XimuReceiver.h (2.98 KB)

@johnwasser: I guess my above post is kind of ambiguous, on this one i shall try being more specific. :stuck_out_tongue:

The interface I am building consists of 9 x-imu's. In 3 sets of 3 x-imu's each, the physical port made available is connected to Rx1,2 and 3 of every Mega. and each of these Mega's Tx0 pins are connected to another Mega where i will be receiving the accelerometer values from all 3 mega.

When I connect the o/p via the Tx0 pins to the 4th Mega, the values are getting corrupted.

I have attached a small block diagram of our circuit, the complete program on all the 3 megas. In the program I am trying

Please Help

MultiWii_code_12thMarch.ino (3.92 KB)

WiitoMegai_code_9thMarch.ino (4.11 KB)

This is the block diagram of the circuit

images.pdf (654 KB)

I even tried to read the string of data. But even there I am the problem. I get erroneous characters in the middle. I have attached the code.

megatomultiwii.ino (680 Bytes)

Your code seems rather complex for something that isn't working - i.e. it looks like you're indulging in a little big bang testing. I'd suggest you reduce the scope a bit until you have something that works and then put the missing components back bit by bit.

I'd reduce your test program to listening on one serial port and just read and echo char by char - forget readStringUntil. Probably best to echo the character and its ascii value if you're getting stuff you don't recognize.

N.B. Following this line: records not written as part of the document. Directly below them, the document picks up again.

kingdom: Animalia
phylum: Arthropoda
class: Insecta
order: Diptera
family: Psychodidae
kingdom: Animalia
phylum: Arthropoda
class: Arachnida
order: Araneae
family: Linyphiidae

Hey I was reading in one of the forum and I read that the hardware serial drop bytes while reading huge strings of data. It was mentioned that the hardware serial library code must be modified as per the application. So any one of you guys know anything about this.

Not entirely accurate. The hardware serial library has input and output buffers. If the input buffer fills up, any additional data that arrives at the UART is thrown away.

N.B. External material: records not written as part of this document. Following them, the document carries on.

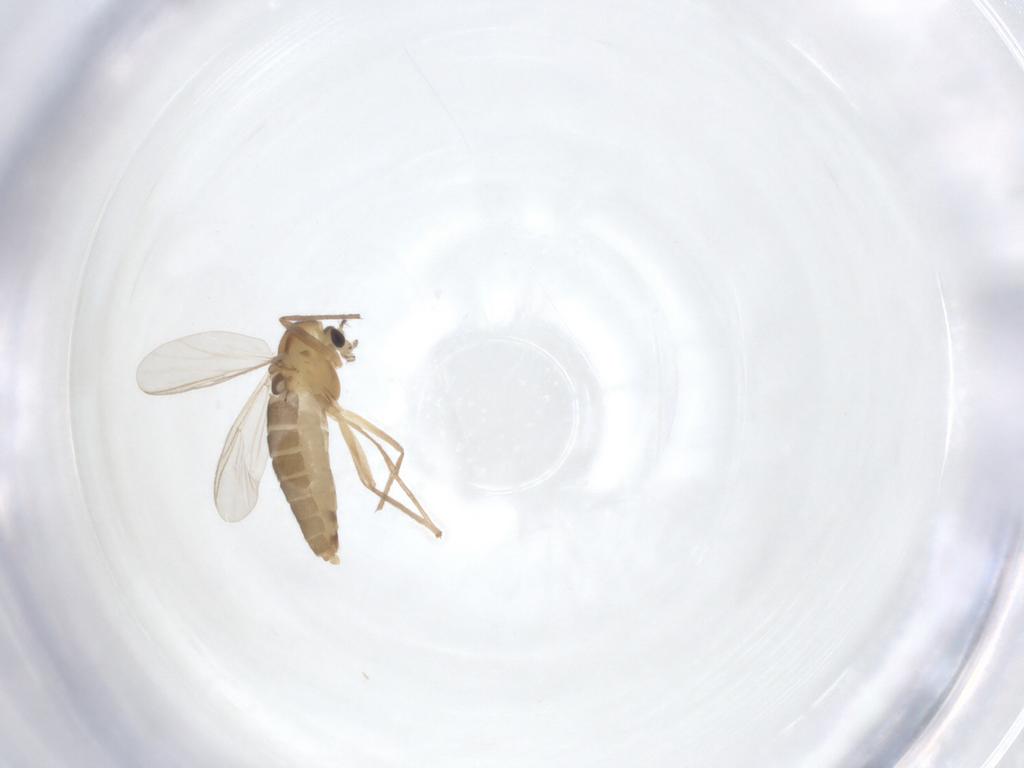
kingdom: Animalia
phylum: Arthropoda
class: Insecta
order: Diptera
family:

You need to ensure that your sketch is reading fast enough to prevent this happening. Given how slow serial data transmission is compared to the speed of an arduino, this isn't usually a problem, unless you are using delay() for anything more lengthy than debouncing in your code.

Since you have the library source code, you can increase the size of the buffer, but since the most arduinos don't have much RAM, you can't increase it much and in most cases, it isn't necessary.

Don't forget that if you do increase the buffer size in the standard library, it will affect ALL of your sketches that use serial.